Em novembro de 2021, após Jair Bolsonaro acabar de uma só vez com o Bolsa Família e o Auxílio Emergencial, cortando a ajuda de 29 milhões de famílias, a ex-ministra do Desenvolvimento Social e Combate à Fome Tereza Campello denunciou o que chamou de “a maior exclusão social já realizada no Brasil”.
“São mais de 29 milhões de famílias completamente excluídas, sem que ninguém tivesse tentado saber se essas famílias continuam precisando. Como se a pandemia tivesse terminado, como se a economia estivesse bem e como se essas famílias tivessem voltado à sua vida normal”, alertou Tereza.
Quatro meses depois, pesquisa do Instituto Brasileiro de Economia da Fundação Getulio Vargas (FGV-Ibre) mostra o que aconteceu com essas famílias: sem emprego e atordoadas com a inflação, elas se afundam em dívidas. Segundo sondagem especial realizada pelo instituto, divulgada na quarta-feira (16) pela Folha de S. Paulo, uma em cada três famílias brasileiras possui dívidas em atraso.
A inadimplência atinge especialmente os lares mais pobres, com renda até R$ 2.100. Chega a 58% nessa faixa, que é a que mais sofre com a inflação. E mesmo famílias com ganhos acima de R$ 9.600 têm dificuldade de pagar todas as dívidas. Nessas, o índice das que têm dívidas atrasadas chega a 10%. Já a taxa de atrasos com mais de 30 dias é de 21%, a maior já observada pelo Ibre, que faz o levantamento desde 2012.
Quando perguntada por que as famílias estão endividadas como nunca, a coordenadora das sondagens do consumidor do FGV-Ibre, Viviane Seda Bittencourt, praticamente confirma o alerta dado por Tereza Campello em novembro passado.
“A gente teve interrupção do Auxílio Emergencial, há dificuldade de voltar ao mercado de trabalho, e o setor de serviços não voltou a contratar como a gente esperava”, disse Viviane à Folha, acrescentando que o início do pagamento do Auxílio Brasil, o programa que substituiu o Bolsa Família, não foi suficiente, uma vez que “o número de beneficiários do Auxílio Emergencial era bem maior”.

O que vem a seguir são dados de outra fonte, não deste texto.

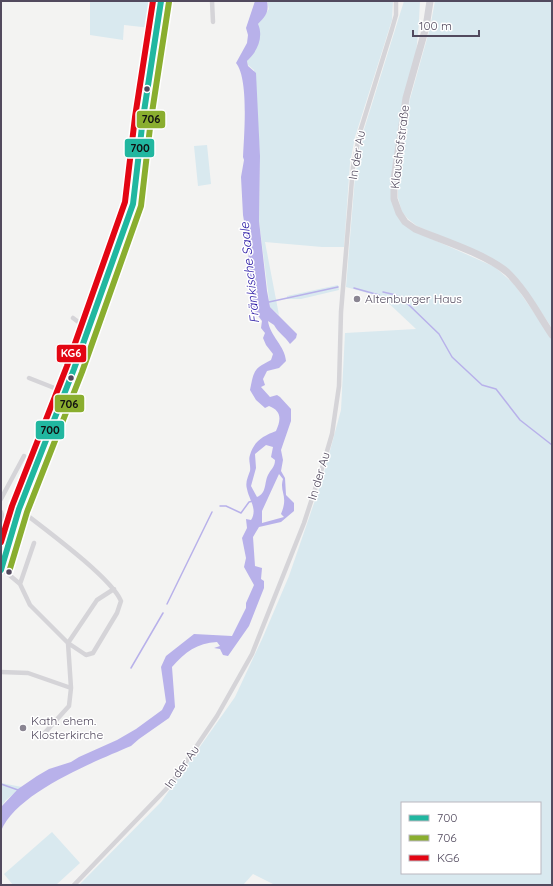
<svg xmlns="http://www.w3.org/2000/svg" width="553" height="886" viewBox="0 0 553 886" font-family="Quicksand,sans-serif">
<rect width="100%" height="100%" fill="#f3f3f2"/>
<!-- green -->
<path fill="#d9e9ef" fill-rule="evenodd" d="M90,1h65l-4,27 -27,-3 -1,15 -33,-5z
M267,1h126l-1,19 -37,117 -5,26 -6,84h-22l-57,-5 14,73 -9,-8 -11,-86 1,-65 -6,-86 -6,-5 -1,-4 3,-3 8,-34 11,-15z
M404,1h16c-2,67 -17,133 -28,198l22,32 81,36 19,17 38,54v547h-277l-22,-11 -10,11h-164l82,-83 74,-105 28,-60 26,-61 33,-96 19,-70 4,-77 71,-4 -34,-32 -36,-10 9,-110 7,-41zM402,803h138v70h-138z
M435,1h117v327l-18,-26 -36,-40 -81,-36 -9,-7 -6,-7 -4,-14v-19l12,-80 20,-71z
M207,145l4,39 -13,2 -4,-40z
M338,285l1,5 -38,9h-14v-3z
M1,783l21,4 -16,13 -5,7z
M52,832l28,31 -24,22h-43l-9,-11z"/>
<!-- water -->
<path fill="#b8b1ea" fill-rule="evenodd" d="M255,1h12c2,11 -1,15 -9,23 6,13 -1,28 -11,37l1,5 8,7 4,83 -1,65 8,70 3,16 27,27 -1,4 -6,6c-6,-9 -11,-10 -16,-19l-6,-4c2,15 17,25 18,40l-7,7 -12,3 -4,8 2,6 -4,2 9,10 7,-2 3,2 11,12v12l-10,29 2,10 -2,11 4,7 1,17 8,8v8l-13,11 -22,5 -6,10 2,29 7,2 -1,11 3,2v7l-15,38 -21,30 -5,-1 -3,-6 -6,-1 6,-2 -3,-4c-20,1 -32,10 -45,25l3,40 -6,11 -30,21 -8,7c-37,16 -114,46 -130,85v-24l17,-18 19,-13 12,-7 22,-7 8,-5 38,-17 19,-11 26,-19 4,-8 -5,-35 5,-11 28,-22 38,2 14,-28v-5l8,-18 -10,-18 2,-9 -4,-20 5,-10 -1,-9 5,1c7,-11 -2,-20 -4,-31 -2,-7 1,-12 3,-18 1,-5 -2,-11 0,-16 4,-14 13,-19 26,-24 5,-11 6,-20 -7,-25l-4,2 -9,-8 -6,-10c4,-19 3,-21 21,-30l2,-6 -7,-9 -3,-7 2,-5 -4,-5 1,-7 -12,-16 2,-10 -4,-34 1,-10 -6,-36 -2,-38 3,-17 -1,-3c1,-22 6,-78 -7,-94l11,-20 1,-8 -2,-7zM266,445l7,2 -2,10 4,3c0,7 -4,9 -7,15 -4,8 -1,18 -11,22l-6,-11 5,-18 -1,-14zM279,474l4,5c-4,14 6,16 -2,35l3,3 -22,6v-12z"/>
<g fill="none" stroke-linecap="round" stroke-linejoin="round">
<!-- stream -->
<path stroke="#b8b1ea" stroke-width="1.5" d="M354,288l25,7
M383,292l13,3 14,11 29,28 13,23 30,28 14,4 24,31 32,25
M269,302l69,-15
M220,506h6l15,7 8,-11 4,-1
M167,604l45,-92
M131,668l32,-55
M1,784l17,6"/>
<!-- street -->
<path stroke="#d5d4d8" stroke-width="4.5" d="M212,1l1,21
M29,378l33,13
M41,429l18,-39 23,-60 -1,-6 -8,-6
M1,499l23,-43
M19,509c23,18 92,68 102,92l-4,12 -24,40 -7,2 -18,-12 29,-43 17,-11
M1,512l3,10 -3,6
M1,568l19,16 10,21 38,38 3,45
M20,584l14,-41
M1,672l27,1 43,15 -2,18 -29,32
M74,885l97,-101 46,-68 35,-62 52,-131 19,-58 9,-31 7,-48 2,-74 12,-145 7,-35 32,-103 4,-14v-14"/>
<!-- secondary -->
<path stroke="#d4d3d8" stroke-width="7" d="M430,1l-4,26 -20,71 -12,81v20l5,14 6,9 10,7c26,11 71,25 92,43 18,17 31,42 45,63
M1,570l18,-61 55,-140 59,-165 10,-86 18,-117"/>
<defs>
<path id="bus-1" d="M1,570l18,-61 55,-140 59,-165 10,-86 18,-117"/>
<path id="bus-2" d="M9,572l18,-60 55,-140 59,-166 10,-87 18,-117"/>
<path id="bus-3" d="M1,542l11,-36 55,-140 58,-164 10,-85 18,-116"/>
</defs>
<!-- bus-1 casing -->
<use href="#bus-1" stroke="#fff" stroke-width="9"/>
<!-- bus-2 casing -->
<use href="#bus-2" stroke="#fff" stroke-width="9"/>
<!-- bus-3 casing -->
<use href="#bus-3" stroke="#fff" stroke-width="9"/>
<!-- bus-1 -->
<use href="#bus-1" stroke="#21b7a0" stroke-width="6"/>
<!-- bus-2 -->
<use href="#bus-2" stroke="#8aae2f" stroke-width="6"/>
<!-- bus-3 -->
<use href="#bus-3" stroke="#e30613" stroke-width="6"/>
</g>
<!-- markers -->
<g fill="#524a5e" stroke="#fff" stroke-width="1.5">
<circle cx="147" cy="89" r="3.5"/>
<circle cx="71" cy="378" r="3.5"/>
<circle cx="9" cy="572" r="3.5"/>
</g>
<g fill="#8a8592" stroke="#fff" stroke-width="1.5">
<circle cx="357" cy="299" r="4"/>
<circle cx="23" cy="728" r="4"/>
</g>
<g text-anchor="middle" stroke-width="3" stroke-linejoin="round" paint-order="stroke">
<!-- street labels -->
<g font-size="12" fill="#524a5e" stroke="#fff">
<text transform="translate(400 147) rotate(-83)" y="4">Klaushofstraße</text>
<text transform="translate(357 155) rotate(-80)" y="4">In der Au</text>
<text transform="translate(319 476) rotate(-73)" y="4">In der Au</text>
<text transform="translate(182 767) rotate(-54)" y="4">In der Au</text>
</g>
<!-- poi labels -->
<g font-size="12" fill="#524a5e" stroke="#fff" text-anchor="start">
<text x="365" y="303">Altenburger Haus</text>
<text x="31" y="725">Kath. ehem.<tspan x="31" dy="14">Klosterkirche</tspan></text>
</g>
<!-- water labels -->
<g font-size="13" font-style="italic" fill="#2817a4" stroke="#fff">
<text transform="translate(249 273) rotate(-96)" y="5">Fränkische Saale</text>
</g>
</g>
<g stroke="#fff" stroke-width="1.5">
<rect x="136" y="110" width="30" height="19" rx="4" fill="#8aae2f"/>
<rect x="124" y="138" width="31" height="20" rx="4" fill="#21b7a0"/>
<rect x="56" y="344" width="31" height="19" rx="4" fill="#e30613"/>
<rect x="54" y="394" width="31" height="19" rx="4" fill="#8aae2f"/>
<rect x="35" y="420" width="30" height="20" rx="4" fill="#21b7a0"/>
</g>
<g font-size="11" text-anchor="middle" font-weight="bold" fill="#fff">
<text x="71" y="357">KG6</text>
</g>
<g font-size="11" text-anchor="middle" font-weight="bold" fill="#111">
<text x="151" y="123">706</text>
<text x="140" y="152">700</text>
<text x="69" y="408">706</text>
<text x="50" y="434">700</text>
</g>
<!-- border -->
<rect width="553" height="886" fill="none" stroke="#524a5e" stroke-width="4"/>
<!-- legend -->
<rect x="401" y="802" width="140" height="72" fill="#ffffff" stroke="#bab7bf"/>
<rect x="409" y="815" width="20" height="6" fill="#21b7a0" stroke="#bab7bf"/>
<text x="437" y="822" font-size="12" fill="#524a5e">700</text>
<rect x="409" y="835" width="20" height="6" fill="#8aae2f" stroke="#bab7bf"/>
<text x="437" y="842" font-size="12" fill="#524a5e">706</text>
<rect x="409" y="855" width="20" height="6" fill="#e30613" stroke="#bab7bf"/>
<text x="437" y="862" font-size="12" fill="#524a5e">KG6</text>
<!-- scale -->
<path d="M413 30v6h66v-6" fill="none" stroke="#524a5e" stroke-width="2"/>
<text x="419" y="30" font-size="12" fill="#524a5e" stroke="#ffffff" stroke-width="3" paint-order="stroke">100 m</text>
</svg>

Rodolpho Tobler, também do FGV-Ibre, acrescenta que o aumento dos preços é outro imenso problema. “A inflação está sendo a grande vilã. O crédito está caro, a inflação ainda está alta e o mercado de trabalho não reagiu suficientemente para compensar isso.”
Água, luz e telefone atrasados
Reportagem da BBC Brasil mostra que uma particularidade da inadimplência atual é o aumento das contas básicas como água, luz e telefone em atraso. Segundo dados da Serasa, as contas básicas já representavam 23,9% das dívidas em dezembro de 2021, comparado a 20,4% no mesmo mês de 2020.
Fernando Gambaro, coordenador da Serasa, disse à BBC que parte desse aumento se deve a alta de preços, particularmente da luz. No entanto, ressalta, esse tipo de inadimplência indica uma piora da situação da renda das famílias, já que em geral as pessoas priorizam as contas básicas em momentos de aperto. Um atraso nessas contas, portanto, revela uma situação de dificuldade financeira extrema.